Per cominciare, puoi riassumermi la tua carriera come scrittore di fantascienza, dagli esordi fino ad oggi?

Presto fatto. La prima cosa di SF che ho scritto è il romanzo vincitore del Premio Urania: buona la prima! Poi ho scritto diversi racconti e articoli sull'argomento, principalmente pubblicati da Delos e da Intercom. E adesso, rieccomi! Ad ogni modo, sulla mia Home Page ( www.intercom.publinet.it/1999/Pietroselli.htm

)
si possono trovare tutti i testi editi e gli eventuali link. Ma la primissima cosa da me pubblicata è un racconto di spionaggio, in appendice su Segretissimo: era il 1990.

Quali sono i tuoi autori fantascientifici di riferimento? E quelli non fantascientifici?

Farmer, Ballard, Dick, Leiber... e ci metto anche un paio di autori che Urania ha smesso di pubblicare in quanto, ho letto in qualche editoriale, facevano franare le vendite della rivista: Ron Goulart e Serge Brussolo.

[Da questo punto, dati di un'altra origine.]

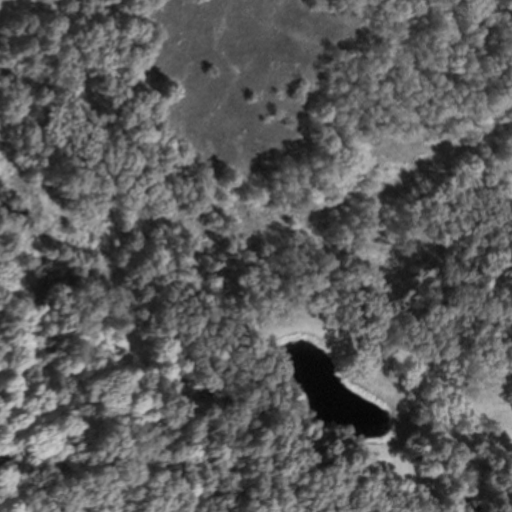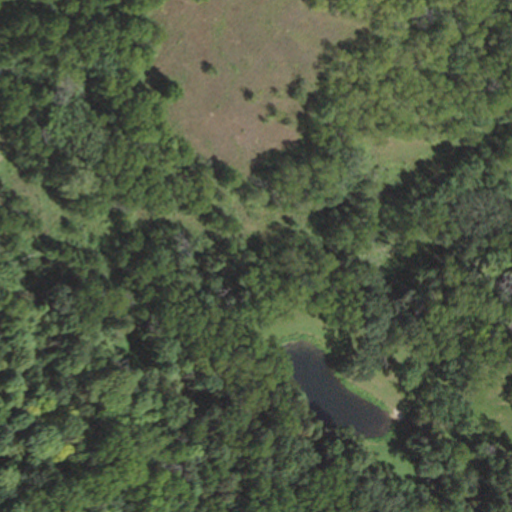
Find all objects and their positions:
building: (505, 332)
building: (504, 333)
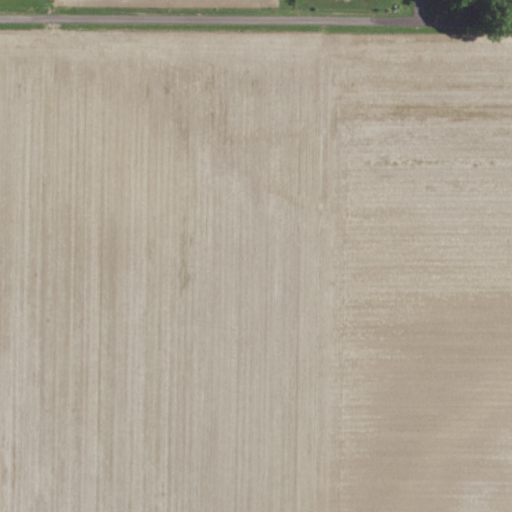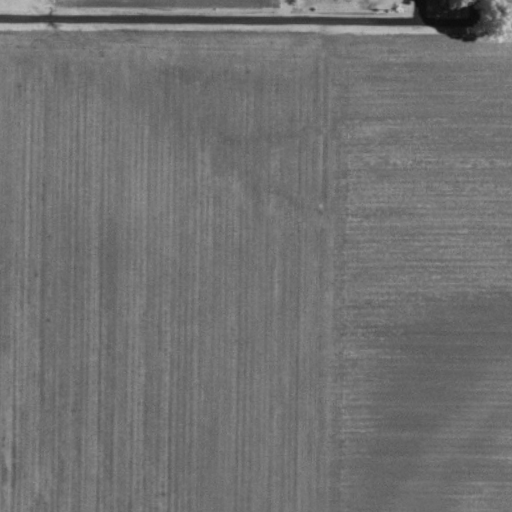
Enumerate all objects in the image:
road: (225, 18)
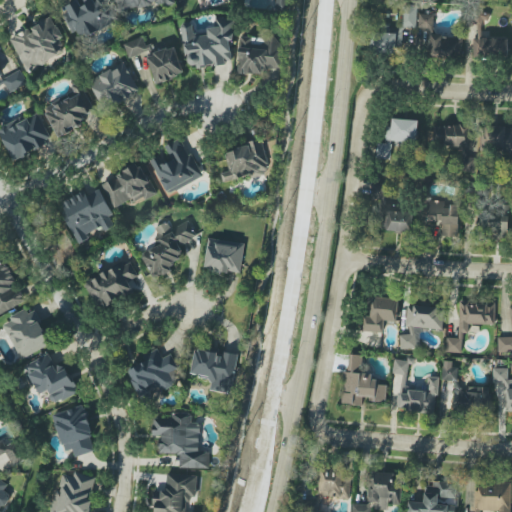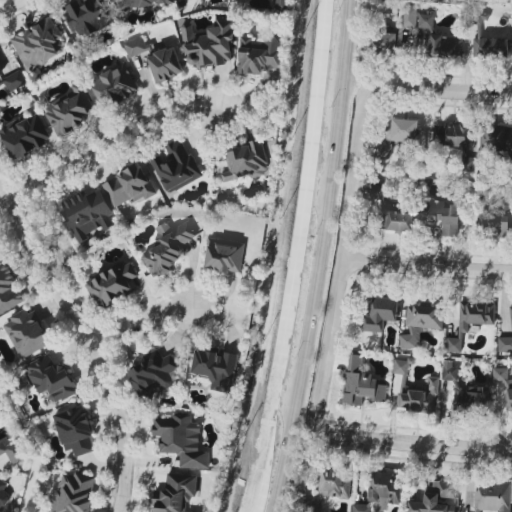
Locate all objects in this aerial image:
building: (281, 3)
building: (138, 4)
road: (10, 5)
building: (88, 16)
building: (408, 17)
building: (437, 40)
building: (385, 42)
building: (37, 43)
building: (209, 43)
building: (135, 46)
building: (490, 47)
building: (258, 54)
building: (165, 65)
building: (0, 75)
building: (13, 81)
building: (113, 85)
road: (363, 104)
building: (69, 111)
building: (25, 136)
building: (397, 136)
building: (451, 136)
building: (496, 138)
road: (105, 142)
building: (511, 148)
building: (246, 162)
building: (176, 167)
building: (129, 186)
building: (378, 190)
building: (87, 214)
building: (443, 216)
building: (397, 220)
building: (495, 220)
building: (168, 248)
building: (224, 255)
road: (323, 258)
road: (429, 267)
building: (112, 285)
building: (8, 290)
building: (380, 314)
building: (474, 316)
road: (134, 318)
building: (420, 324)
building: (26, 333)
building: (505, 340)
road: (85, 344)
building: (454, 345)
building: (215, 368)
building: (448, 370)
building: (154, 375)
building: (51, 378)
building: (361, 384)
building: (504, 384)
building: (415, 392)
building: (472, 401)
building: (75, 431)
road: (328, 434)
building: (181, 440)
building: (10, 455)
building: (334, 484)
building: (385, 489)
building: (3, 493)
building: (73, 493)
building: (175, 493)
building: (493, 497)
building: (436, 499)
building: (361, 508)
building: (476, 511)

Il primo era stato soprannominato "il fantascientista pazzo" nella quarta di copertina di un Urania, e ci avevano azzeccato in pieno. Trame assurde, surreali. Tutti quelli che amano Douglas Adams dovrebbero provare Goulart. Quanto a Brussolo, è un visionario folle, un creatore di mondi impossibili che vengono sviscerati in tutti i loro diverticoli. Per la letteratura tout court, direi Stevenson, Simenon, Borges, Landolfi, Sciascia, Steinbeck... e il Celine di Viaggio al termine della notte è semplicemente straordinario.

Tra la pubblicazione di Miraggi di silicio e quella di L'undicesima frattonube sono passati quasi dieci anni. Come pensi di esserti evoluto nel frattempo come scrittore? Quali sono le differenze più evidenti tra i due romanzi?

Direi, la struttura. Miraggi di Silicio è costruito attorno a un solo personaggio, il professor Aaron Porath e le sue vicissitudini. L'undicesima frattonube è un romanzo pluri-personaggio, e di conseguenza la sua struttura prevede un montaggio alternato, che diviene sempre più cadenzato man mano che la storia si sviluppa. Direi che questa è la vera differenza: il montaggio. Come diceva Hitchcock, "la cosa migliore sono le forbici" - e non si riferiva all'arma del delitto perfetto, ma alla quintessenza del cinema. Non so se questa sia un'evoluzione, ma forse prima ero interessato a costruire le scene, oggi mi intriga di più l'individuazione del momento giusto in cui tagliarle.

Nelle trame delle tue opere vengono spesso inseriti argomenti scientifici non banali (in questo caso, i frattali). Qual è la tua ricetta per la dose di scienza che deve essere inclusa nella fantascienza?

Q.b., come in cucina. Ogni storia ha bisogno della "sua" dose di scienza, non un grammo di più. A me non piacciono le assurdità palesi nella fantascienza, quel genere di assurdità dovuto ad ignoranza o a pigrizia. D'altra parte, un romanzo di fantascienza non deve essere un saggio scientifico. Ma nelle mie trame non sono presenti in misura importante argomenti scientifici, è solo un'illusione, fumo negli occhi, gioco di prestigio: direi semmai che sono presenti i miei interessi filosofici. La natura della realtà nel primo, la coscienza nel secondo.